Is quantisation different from discretisation)?
 
Maxim Romanov:
Is quantisation different from sampling?)

Yes, they are.

sampling is measuring the value of a signal at specific intervals of time

quantisation is dividing a signal into specific levels.


UPD: you can also do this:

- sampling is digitising a signal with a sampling rate ( on the x-axis )

- quantisation is digitising the signal into specific rigidly defined levels ( Y axis )

 
Igor Makanu:

yes, they do

discretisation is the measurement of the signal value at certain time intervals

quantisation is the division of a signal into specific levels


UPD: you can also do this:

- sampling digitise the signal with the sampling frequency ( on the X axis )

- quantisation digitise the signal by specific hard-defined levels ( on the Y axis).

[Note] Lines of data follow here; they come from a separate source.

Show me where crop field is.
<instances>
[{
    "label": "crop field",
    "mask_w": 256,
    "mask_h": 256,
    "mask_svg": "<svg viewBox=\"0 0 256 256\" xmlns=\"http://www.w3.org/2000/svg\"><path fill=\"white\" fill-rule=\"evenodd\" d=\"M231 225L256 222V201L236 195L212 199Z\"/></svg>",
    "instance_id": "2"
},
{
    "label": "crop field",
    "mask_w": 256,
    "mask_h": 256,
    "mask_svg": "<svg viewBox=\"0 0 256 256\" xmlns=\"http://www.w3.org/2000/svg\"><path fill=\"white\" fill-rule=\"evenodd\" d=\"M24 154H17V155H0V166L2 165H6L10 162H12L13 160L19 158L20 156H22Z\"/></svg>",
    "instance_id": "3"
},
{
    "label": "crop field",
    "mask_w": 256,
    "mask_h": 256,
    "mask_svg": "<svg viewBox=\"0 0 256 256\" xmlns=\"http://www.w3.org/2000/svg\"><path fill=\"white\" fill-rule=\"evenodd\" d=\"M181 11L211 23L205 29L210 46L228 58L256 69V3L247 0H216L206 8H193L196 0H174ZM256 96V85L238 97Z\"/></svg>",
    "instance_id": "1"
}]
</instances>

Yes, I agree, there is such a subtlety. I had an idea to write about quantisation, but I wanted as wide audience as possible to understand the essence. From my experience, many people far from science do not understand quantisation. After all, I was writing for traders and not all of them are friends with maths and physics.
 
The first third of the article is a brilliantly simple and clear analysis of the nature of pricing.

The fourth point in the list - price as a function of itself - struck me. This is the apotheosis of trader's thought. Congratulations.
 
Реter Konow:
I was struck by the fourth item on the list - price as a function of itself. This is the apotheosis of trader's thought. Congratulations.

Autoregression, for example.

Авторегрессионная модель — Википедия
  • ru.wikipedia.org
Авторегрессионная ( AR- ) модель (англ. ) — модель временных рядов, в которой значения временного ряда в данный момент линейно зависят от предыдущих значений этого же ряда. Авторегрессионный процесс порядка p (AR( p )-процесс) определяется следующим образом где  — параметры модели (коэффициенты авторегрессии),  — постоянная (часто для упрощения...
 
Aleksey Nikolayev:

Autoregression, for example.

Consideration of the actual mechanism of price dependence itself, is the domain of practitioner researchers. A significant event in a trader's life is the point of philosophical understanding (and level of professional maturity), when he finds himself able to realise a regular and consistent market evolution, the last stage of which is the complete dependence of price on itself with the cutting of ties with the outside world.
This trader's wisdom is admirable.

I should add that during this so-called "market evolution" the price has been steadily losing discreteness, becoming more and more linear, and somewhere at the peak of self-looping and continuity there is a "rupture" of the semantic "shell" of the market process.
 
Реter Konow:
The first third of the article is an ingenious parsing of the nature of pricing in its simplicity and clarity.

The fourth point in the list - price as a function of itself - struck me. This is the apotheosis of trader's thought. Congratulations.

Thank you! I plan to write about trends, it will be interesting.